PAGE TEXT ::
....
I admit that I don't spend my days on MSNBC being programmed with propaganda, like you do, Jakematters.


----------



## Truthmatters (Nov 19, 2012)

Dear Idiot,


when have you EVER been proven correct in your accessments of the effect of policy?

You and the republican party have been proven wrong on what you claimed the effect of policy would be.


Let me make this simple for you.


You and Your party have been proven historically wrong in the ideas you put forward.

You insist we use failed ideas.


You were voted down for just that reason.


----------



## Rat in the Hat (Nov 19, 2012)

Truthmatters said:


> Dear Idiot,
> 
> 
> when have you EVER been proven correct in your accessments of the effect of policy?
> ...



And you have been proven hysterically wrong in the ideas you put forward, Fatso.


----------



## Uncensored2008 (Nov 19, 2012)

Rat in the Hat said:


> Truthmatters said:
> 
> 
> > Dear Idiot,
> ...



Have you ever sat back and wondered, "just what the fuck is the concept Truthmatters is trying to convey?" I do that with my dog sometimes, try to figure out what she's thinking. Yeah, the dingo has quadruple the IQ points of Jakematters, but the concept is the same...


----------



## Politicskid (Nov 19, 2012)
....
SOURCE DATA ::
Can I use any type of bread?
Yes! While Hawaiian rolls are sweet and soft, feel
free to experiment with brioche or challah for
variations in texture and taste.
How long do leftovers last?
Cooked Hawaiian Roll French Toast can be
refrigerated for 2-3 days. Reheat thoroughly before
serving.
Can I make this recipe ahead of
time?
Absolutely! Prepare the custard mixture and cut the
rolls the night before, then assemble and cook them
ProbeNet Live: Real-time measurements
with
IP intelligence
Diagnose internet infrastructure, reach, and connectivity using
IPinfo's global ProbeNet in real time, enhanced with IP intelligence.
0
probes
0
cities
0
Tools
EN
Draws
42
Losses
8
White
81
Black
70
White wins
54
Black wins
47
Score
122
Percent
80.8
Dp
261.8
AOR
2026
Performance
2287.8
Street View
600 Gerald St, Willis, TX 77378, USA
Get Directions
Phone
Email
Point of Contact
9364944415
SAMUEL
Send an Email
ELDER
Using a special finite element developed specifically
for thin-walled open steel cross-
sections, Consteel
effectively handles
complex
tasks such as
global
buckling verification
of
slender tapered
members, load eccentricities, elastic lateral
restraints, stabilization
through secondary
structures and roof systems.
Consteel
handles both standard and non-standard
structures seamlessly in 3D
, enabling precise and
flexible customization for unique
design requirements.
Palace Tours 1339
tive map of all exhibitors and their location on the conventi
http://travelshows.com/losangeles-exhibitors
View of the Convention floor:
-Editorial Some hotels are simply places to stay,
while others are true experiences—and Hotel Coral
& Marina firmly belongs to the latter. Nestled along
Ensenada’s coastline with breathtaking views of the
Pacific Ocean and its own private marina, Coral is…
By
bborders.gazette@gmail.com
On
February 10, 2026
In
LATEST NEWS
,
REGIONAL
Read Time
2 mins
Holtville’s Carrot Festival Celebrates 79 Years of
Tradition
....
WHAT YOU NEED TO DO :: Can you carry the political forum thread forward from its last line, writing the post that follows the Politicskid heading?

TASK RESPONSE ::
regent said:


> Was the high school textbook named? I have the feeling, if the quotes are accurate, they may have been taken out of context. Take the word hostile in one example, was that referring to a law, rule or California propostion that indicated the hostility of some people and not the authors bias? If the bias were true, and there is always some, why did the district or state adopt the text? Chances are the teacher may not have selected the text. Bias is more prevalant in the state and district administration than in the teachers.
> If it is an AP class chances are good that the teacher is a history major. At times schools have music teachers, or coaches teaching academic subjects. Classes have to be covered.
> And that brings up a bigger question, should history be taught as history in the high school, warts and all, or as a means to promote patriotism, love of country and heros?
> We can be thankful that the Texas GOP has passed a resolution prohibiting the teaching of critical thinking in Texas schools. Did the state of Texas follow the GOP suggestion?



Eh, what?   The book is called An Introduction to Human Geography, if you'd like to know.   Anyway, in that instance, it's not just the word "hostile" I think is an indicator of bias, it's also the fact that it lumps illegal immigrants in with legal ones, which is a very liberal point of view.


----------



## Uncensored2008 (Nov 19, 2012)

Politicskid said:


> Eh, what?   The book is called An Introduction to Human Geography, if you'd like to know.   Anyway, in that instance, it's not just the word "hostile" I think is an indicator of bias, it's also the fact that it lumps illegal immigrants in with legal ones, which is a very liberal point of view.



Interesting; Rubenstien is usually regarded as apolitical. This book has been around for decades, I've not heard anything negative in the past about it.


----------



## Politicskid (Nov 19, 2012)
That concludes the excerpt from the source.